**Records for processing**
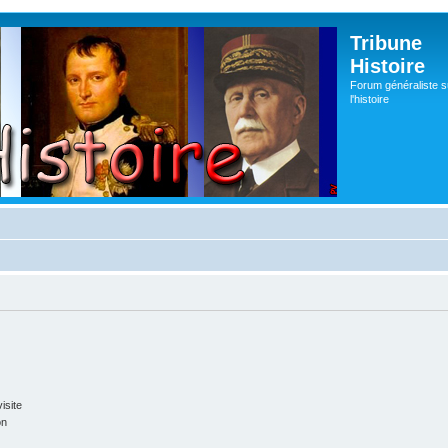
Tribune
Histoire
Forum généraliste s
l'histoire
isite
on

**Requirement**
Line by line, give the material above again exactly, but without any pictures.

**Response to this exercise**
Tribune
Histoire
Forum généraliste s
l'histoire
isite
on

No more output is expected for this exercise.